Consider Ireland’s capital, which earned the nickname Dublinski after roughly 180,000 Poles, Czechs and other Eastern Europeans went there in search of work after the European Union expanded in 2004. Now, a stunning rise in the unemployment rate, currently 10.4 percent, is making even the most recent arrivals rethink their plans.

“Since 2000, there has been a resurgence of intra-European migration,” said Rainer Muenz, a migration scholar who is head of research and development at Erste Bank in Vienna. “To a certain extent, that’s clearly unwinding now.”

Between April 2008 and the end of this month, as many as 50,000 workers are likely to have returned home from Ireland, mostly to Eastern Europe, according to Alan Barrett of the Economic and Social Research Institute in Dublin.

Of course, it would be deeply racist for anyone to believe that Mexicans should follow suit and return to Mexico. Poles, Czechs and Romanians may be many things, but it is undeniable that one thing they are not is Mexicans.
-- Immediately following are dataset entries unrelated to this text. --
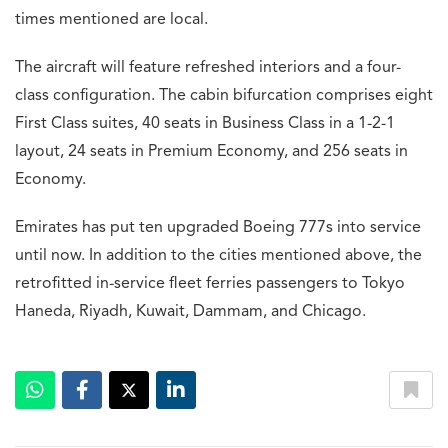
times mentioned are local.
The aircraft will feature refreshed interiors and a four-
class configuration. The cabin bifurcation comprises eight
First Class suites, 40 seats in Business Class in a 1-2-1
layout, 24 seats in Premium Economy, and 256 seats in
Economy.
Emirates has put ten upgraded Boeing 777s into service
until now. In addition to the cities mentioned above, the
retrofitted in-service fleet ferries passengers to Tokyo
Haneda, Riyadh, Kuwait, Dammam, and Chicago.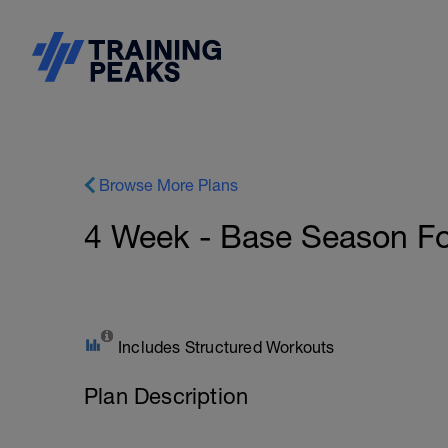
Browse More Plans
4 Week - Base Season For
Includes Structured Workouts
Plan Description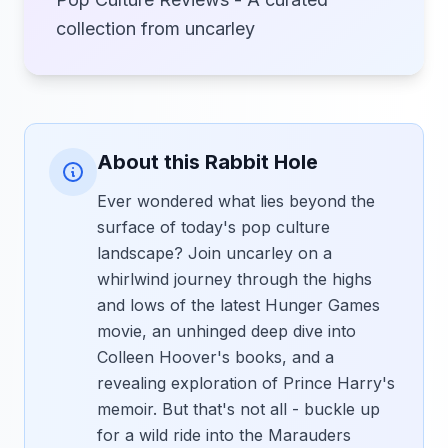
collection from uncarley
About this Rabbit Hole
Ever wondered what lies beyond the
surface of today's pop culture
landscape? Join uncarley on a
whirlwind journey through the highs
and lows of the latest Hunger Games
movie, an unhinged deep dive into
Colleen Hoover's books, and a
revealing exploration of Prince Harry's
memoir. But that's not all - buckle up
for a wild ride into the Marauders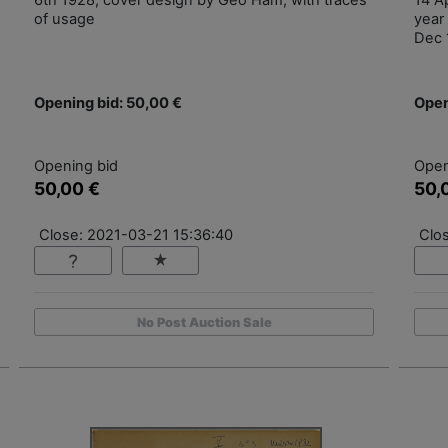
6th 1928, cover design by Geo Ham, with traces
14 Ap
of usage
year 
Dec 
Opening bid: 50,00 €
Open
Opening bid
Open
50,00 €
50,
Close: 2021-03-21 15:36:40
Clo
No Post Auction Sale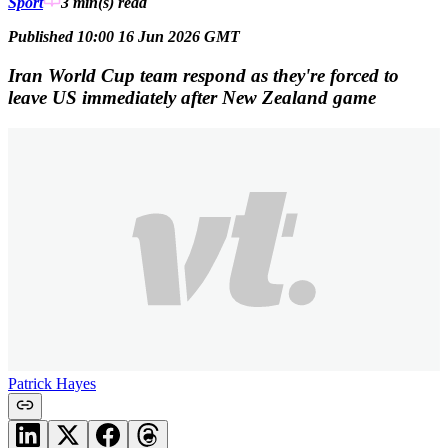
Sport
3 min(s)
read
Published 10:00 16 Jun 2026 GMT
Iran World Cup team respond as they're forced to
leave US immediately after New Zealand game
Patrick Hayes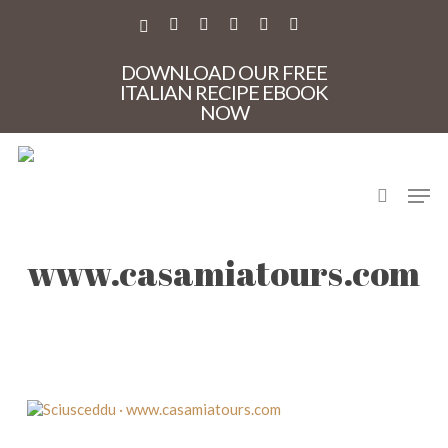
Skip
to
X-
FACEBOOK
PINTEREST
INSTAGRAM
PHONE
EMAIL
main
TWITTER
content
DOWNLOAD OUR FREE
ITALIAN RECIPE EBOOK
NOW
search
Men
Sciusceddu ·
www.casamiatours.com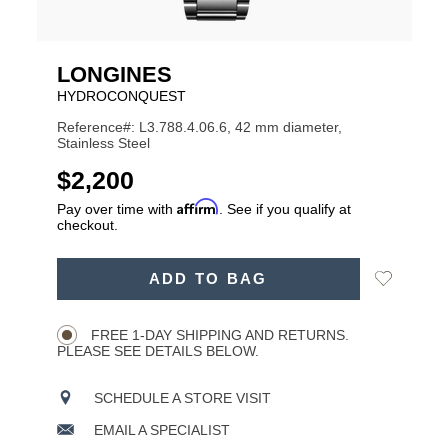
LONGINES
HYDROCONQUEST
Reference#: L3.788.4.06.6, 42 mm diameter,
Stainless Steel
USD
$2,200
Affirm
Pay over time with
. See if you qualify at
checkout.
ADD
Add
ADD TO BAG
TO
Product
to
CART
Wishlist
Actions
OPTIONS
FREE 1-DAY SHIPPING AND RETURNS.
PLEASE SEE DETAILS BELOW.
SCHEDULE A STORE VISIT
EMAIL A SPECIALIST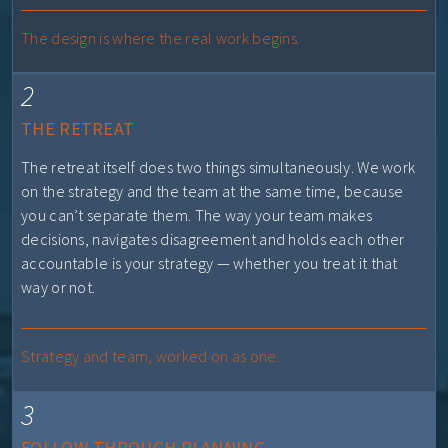
The design is where the real work begins.
2
THE RETREAT
The retreat itself does two things simultaneously. We work
on the strategy and the team at the same time, because
you can’t separate them. The way your team makes
decisions, navigates disagreement and holds each other
accountable is your strategy — whether you treat it that
way or not.
Strategy and team, worked on as one.
3
FOLLOW-THROUGH PLANNING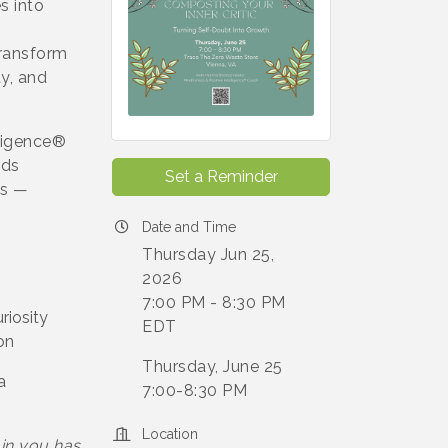
s into
transform
ty, and
lligence®
nds
Set a Reminder
es —
Date and Time
Thursday Jun 25,
2026
7:00 PM - 8:30 PM
riosity
EDT
on
Thursday, June 25
a
7:00-8:30 PM
Location
 in you has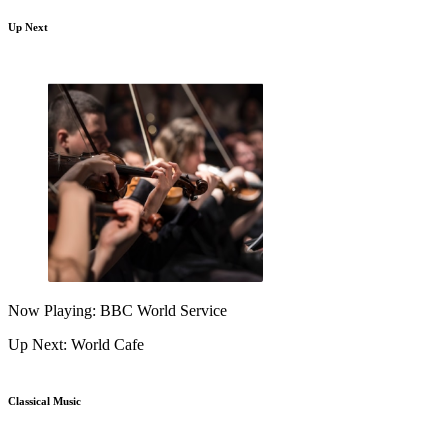
Up Next
Now Playing: BBC World Service
Up Next: World Cafe
Classical Music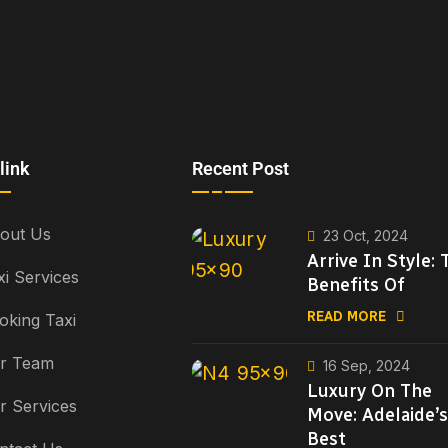
link
Recent Post
out Us
23 Oct, 2024
Arrive In Style: 
xi Services
Benefits Of
READ MORE
oking Taxi
r Team
16 Sep, 2024
Luxury On The
r Services
Move: Adelaide’s
Best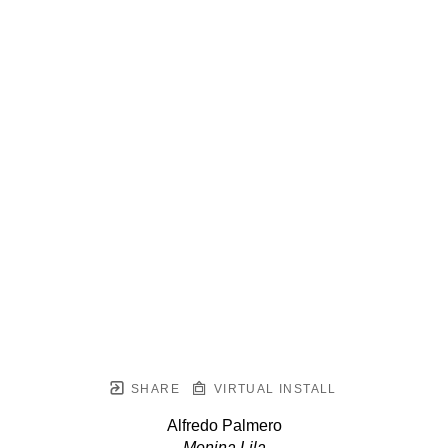
SHARE
VIRTUAL INSTALL
Alfredo Palmero
Menina Lila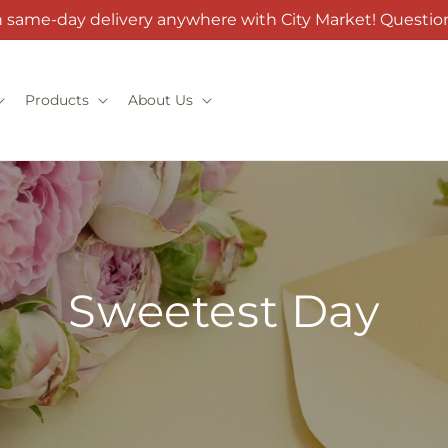
h same-day delivery anywhere with City Market! Question
Products
About Us
Sweetest Day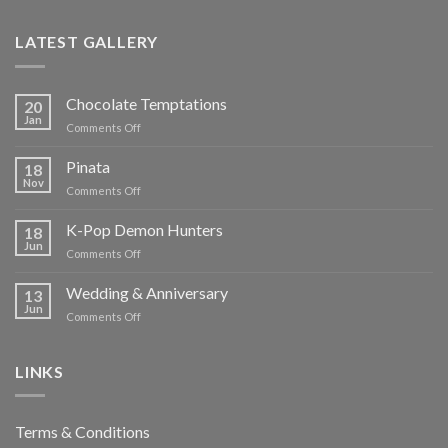
LATEST GALLERY
Chocolate Temptations
20
Jan
on
Comments Off
Chocolate
Temptations
Pinata
18
Nov
on
Comments Off
Pinata
K-Pop Demon Hunters
18
Jun
on
Comments Off
K-
Pop
Wedding & Anniversary
13
Demon
Jun
on
Comments Off
Hunters
Wedding
&
Anniversary
LINKS
Terms & Conditions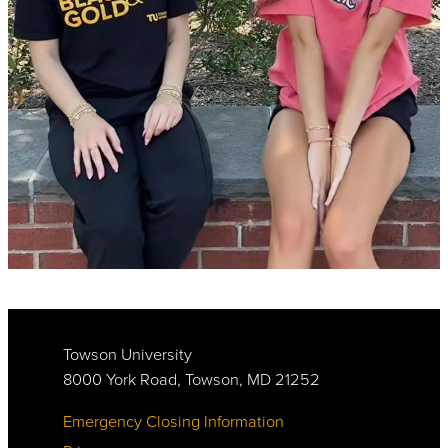
Towson University
8000 York Road, Towson, MD 21252
Emergency Closing Information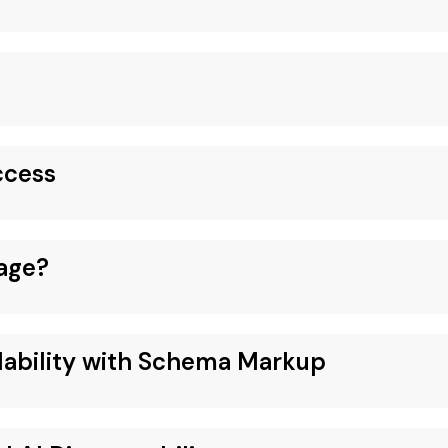
ccess
age?
dability with Schema Markup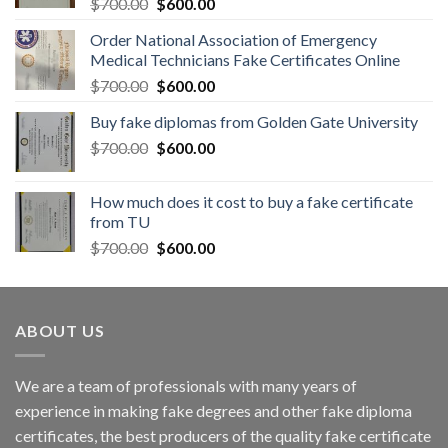
$
700.00
$
600.00
Order National Association of Emergency
Medical Technicians Fake Certificates Online
$
700.00
$
600.00
Buy fake diplomas from Golden Gate University
$
700.00
$
600.00
How much does it cost to buy a fake certificate
from TU
$
700.00
$
600.00
ABOUT US
We are a team of professionals with many years of
experience in making fake degrees and other fake diploma
certificates, the best producers of the quality fake certificate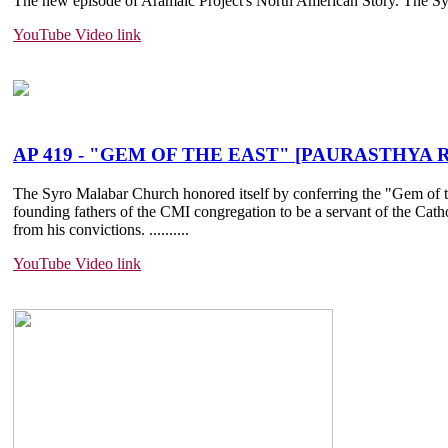
The new episode of Aramaic Project's North American Story. The Syri
YouTube Video link
AP 419 - "GEM OF THE EAST" [PAURASTHYA RAT
The Syro Malabar Church honored itself by conferring the "Gem of the
founding fathers of the CMI congregation to be a servant of the Cat
from his convictions. ......
....
YouTube Video link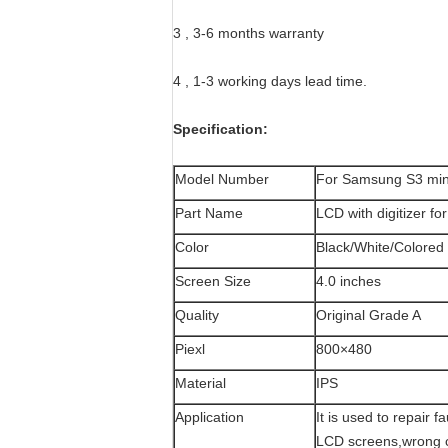
3 , 3-6 months warranty
4 , 1-3 working days lead time.
Specification:
Model Number
For Samsung S3 min
Part Name
LCD with digitizer f
Color
Black/White/Colored
Screen Size
4.0 inches
Quality
Original Grade A
Piexl
800×480
Material
IPS
Application
It is used to repair 
LCD screens,wrong c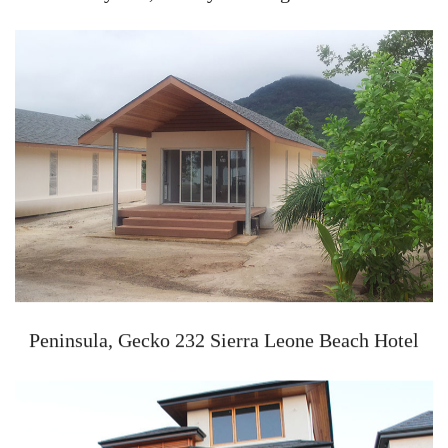
Peninsula, Gecko 232 Sierra Leone Beach Hotel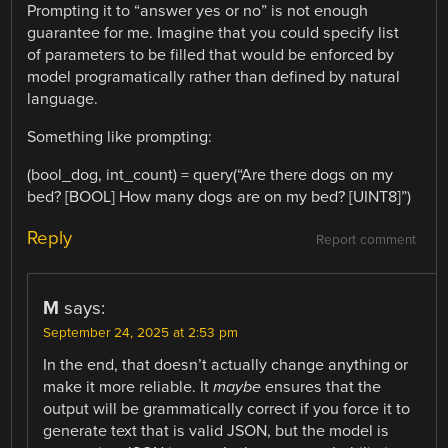
Prompting it to “answer yes or no” is not enough
guarantee for me. Imagine that you could specify list
of parameters to be filled that would be enforced by
model programatically rather than defined by natural
language.
Something like prompting:
(bool_dog, int_count) = query(“Are there dogs on my
bed? [BOOL] How many dogs are on my bed? [UINT8]”)
Reply
Report comment
M
says:
September 24, 2025 at 2:53 pm
In the end, that doesn’t actually change anything or
make it more reliable. It
maybe
ensures that the
output will be grammatically correct if you force it to
generate text that is valid JSON, but the model is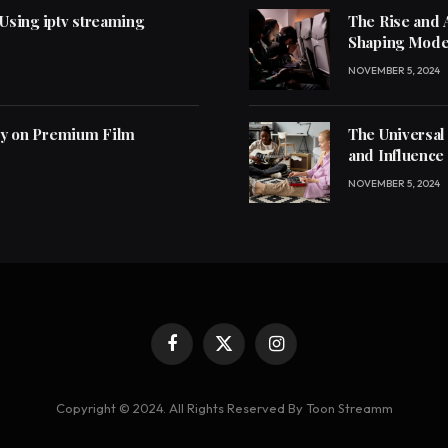
 Using iptv streaming
The Rise and 
Shaping Mode
NOVEMBER 5, 2024
ly on Premium Film
The Universal
and Influence
NOVEMBER 5, 2024
Facebook
X
Instagram
(Twitter)
Copyright © 2024. All Rights Reserved By Toon Streamm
And since, as has often been asserted by the pro-immigration set, some Mexicans are good for the economy and the nation, it is obvious that more Mexicans would be even better. And therefore, it logically follows that the optimal situation rests upon the maximum number of Mexicans migrating to the United States as soon as possible.

I, for one, am convinced and I will not be satisfied until every last Mexican is happily ensconced within the borders of the United States and the entire nation of Mexico is an empty, windswept land inhabited solely by vultures and gila monsters. Una nación azteca! Sí, se puede!